Turn the data below into a numbered list, skipping any blank lines. Leave the pictures out of your list.

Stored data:
▽

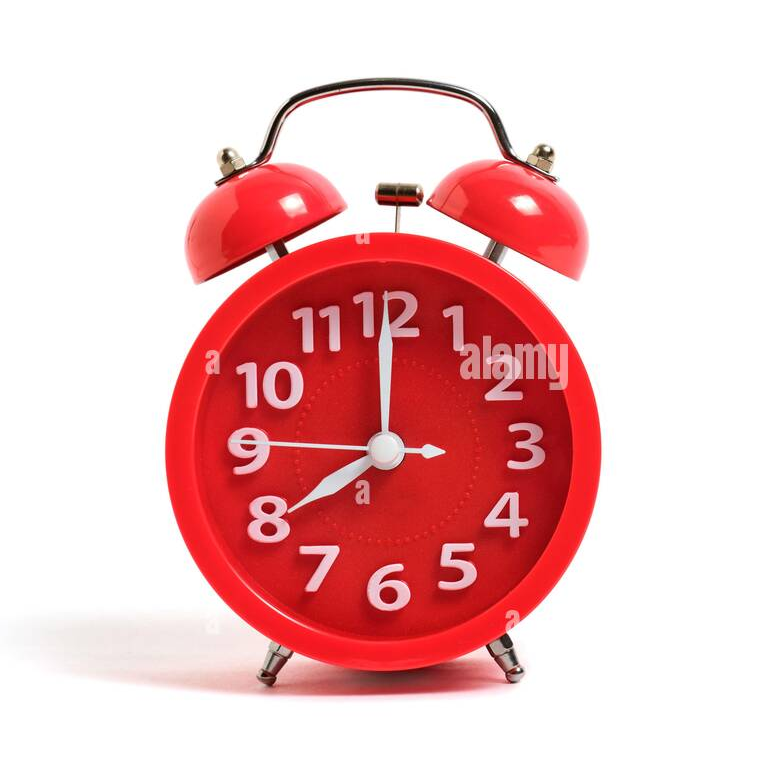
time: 8:00
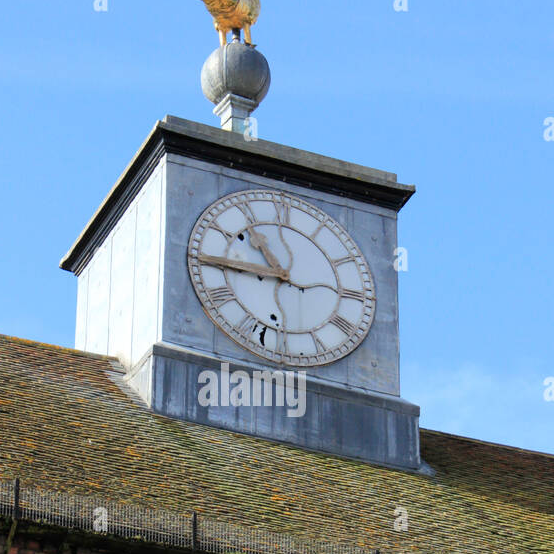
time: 10:44
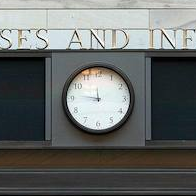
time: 11:46
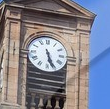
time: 5:26
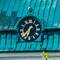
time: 1:33
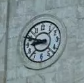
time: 8:48
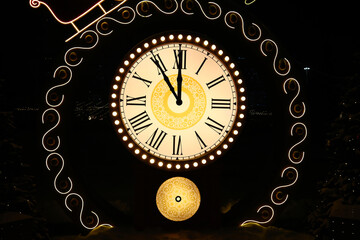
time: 11:00
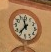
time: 11:36
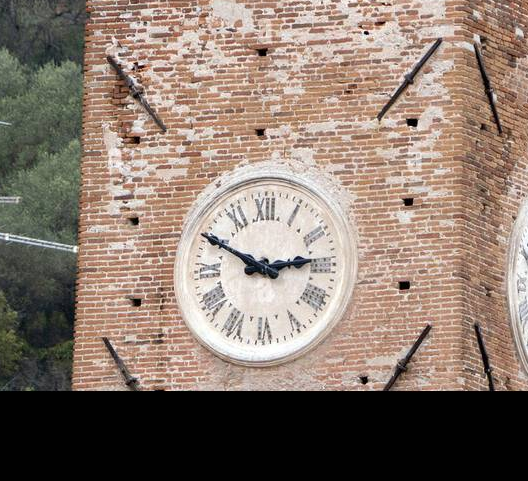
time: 2:49
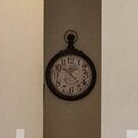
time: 10:22
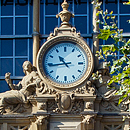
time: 10:44
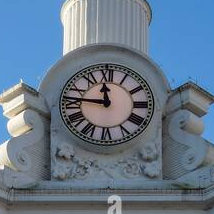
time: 11:46
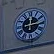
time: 12:14
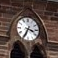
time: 3:34
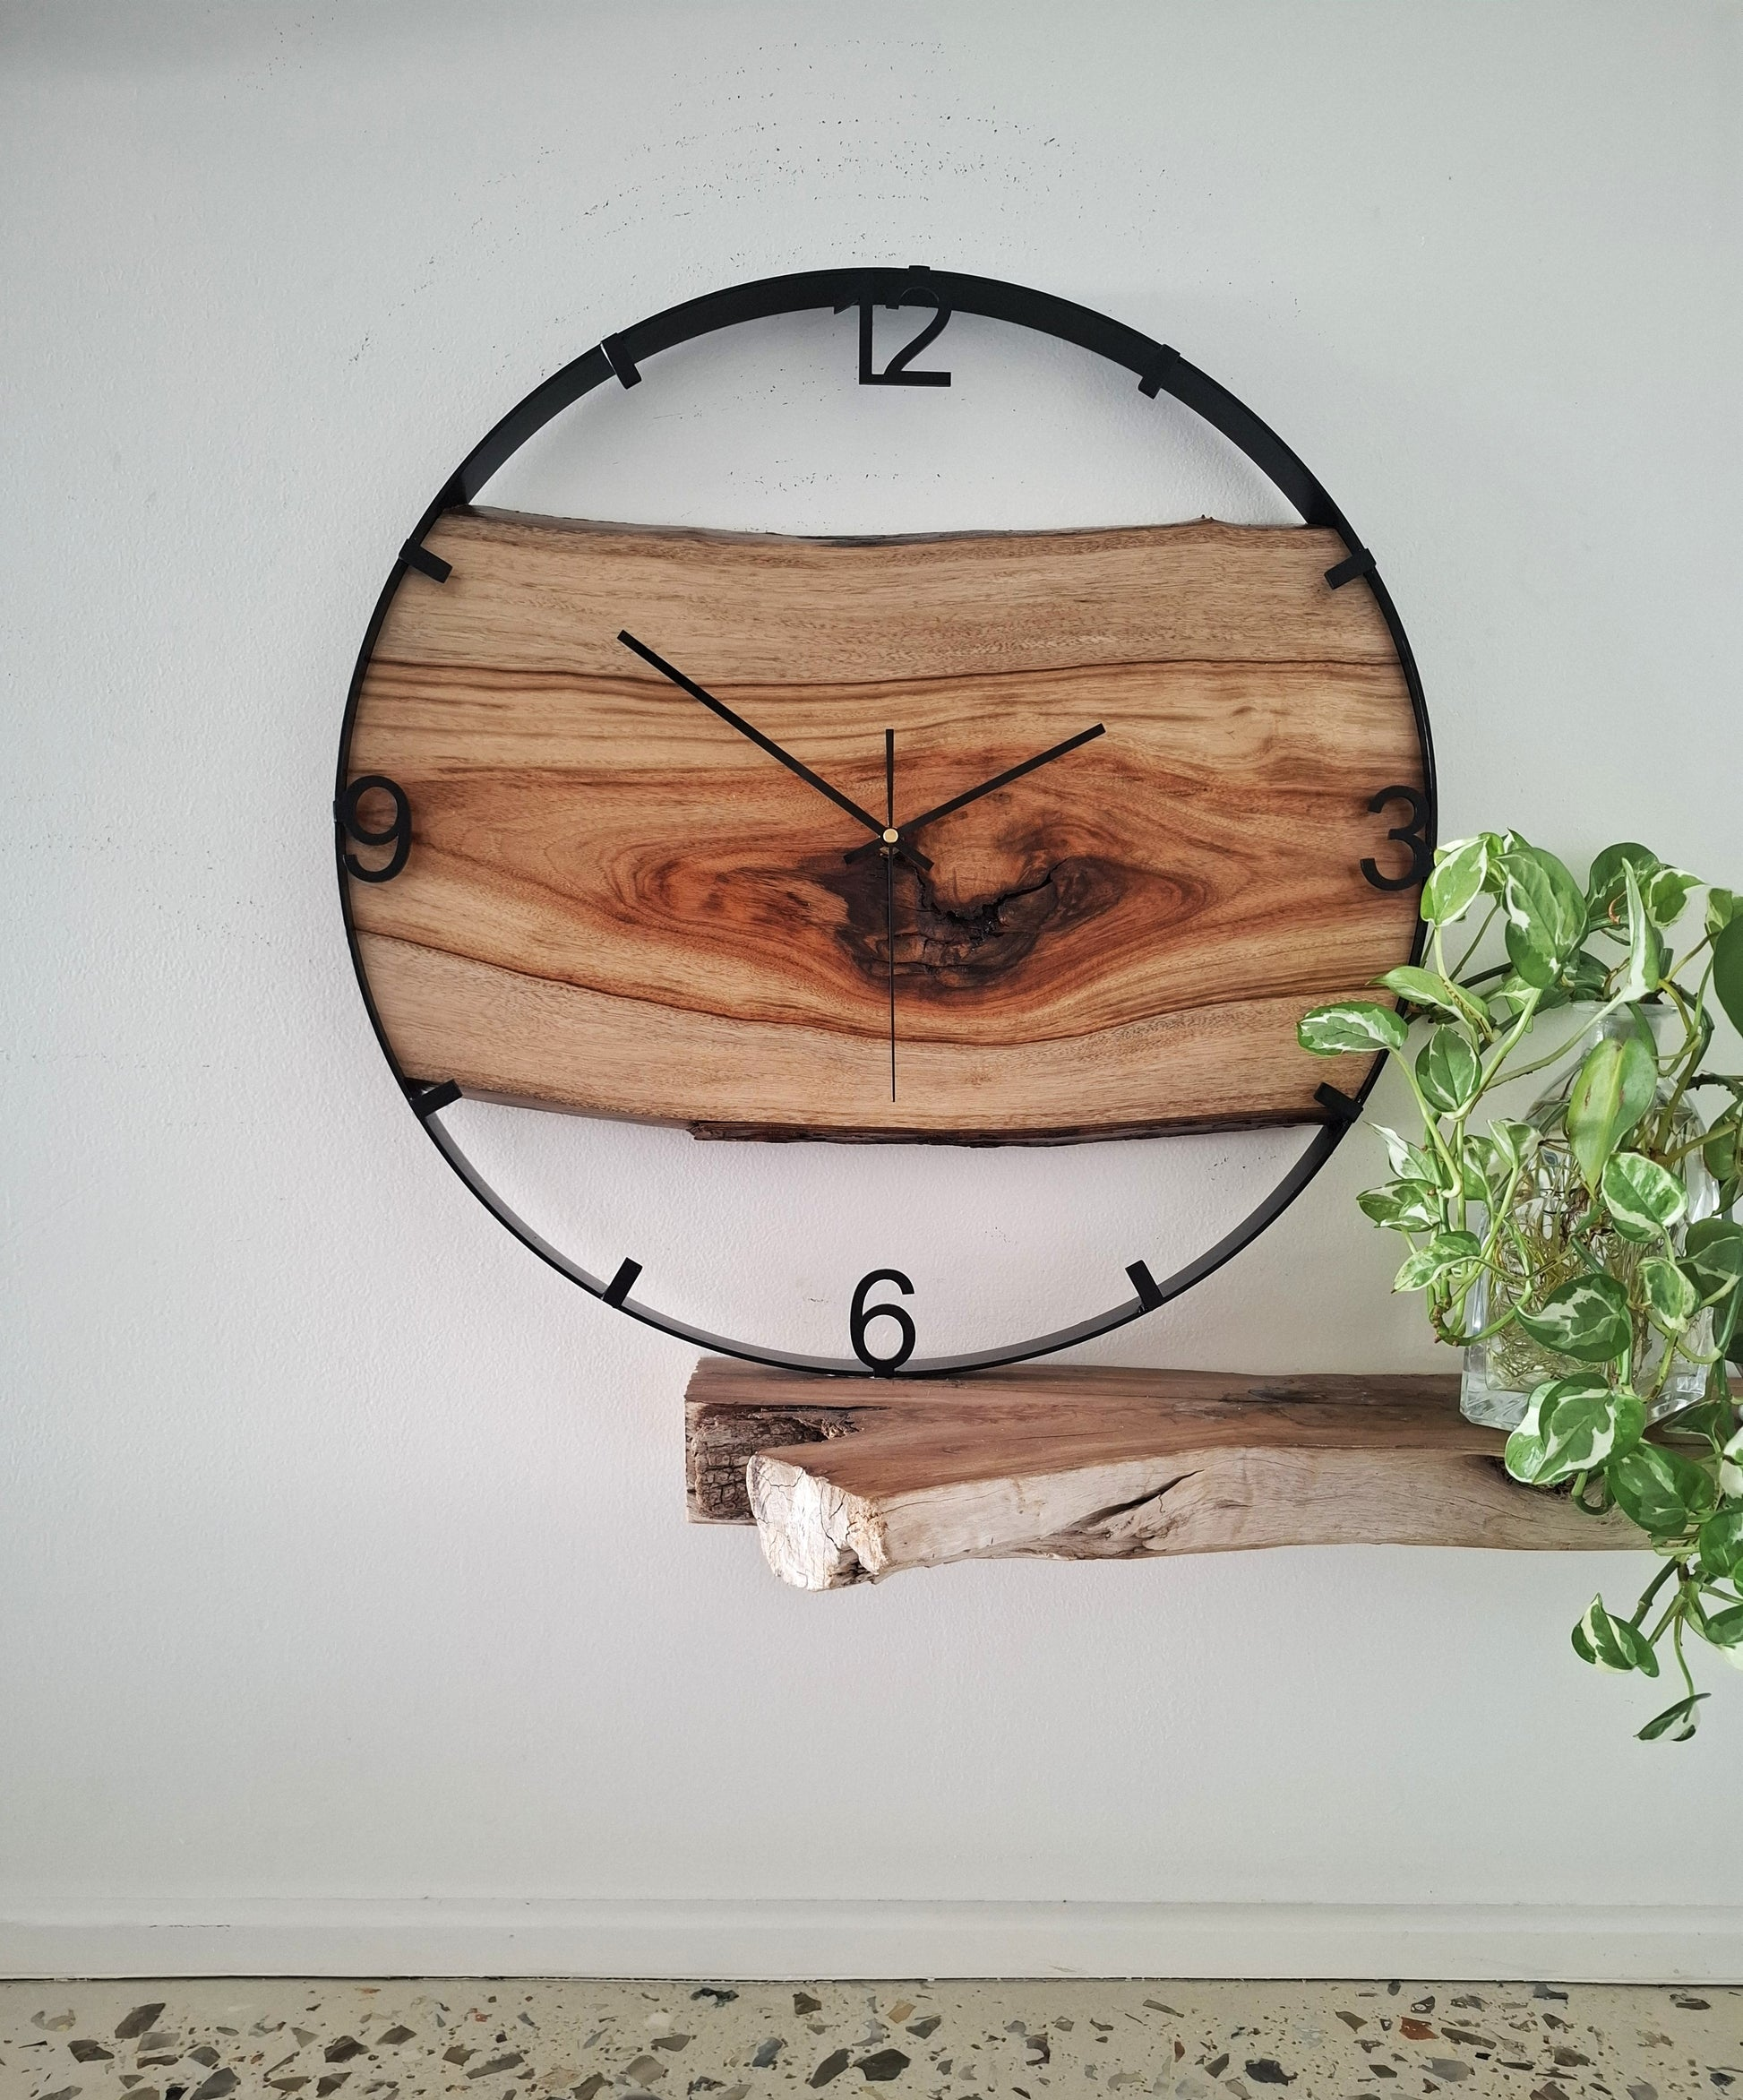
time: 1:51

△

*TASK SOLUTION*
1. time: 8:00
2. time: 10:44
3. time: 11:46
4. time: 5:26
5. time: 1:33
6. time: 8:48
7. time: 11:00
8. time: 11:36
9. time: 2:49
10. time: 10:22
11. time: 10:44
12. time: 11:46
13. time: 12:14
14. time: 3:34
15. time: 1:51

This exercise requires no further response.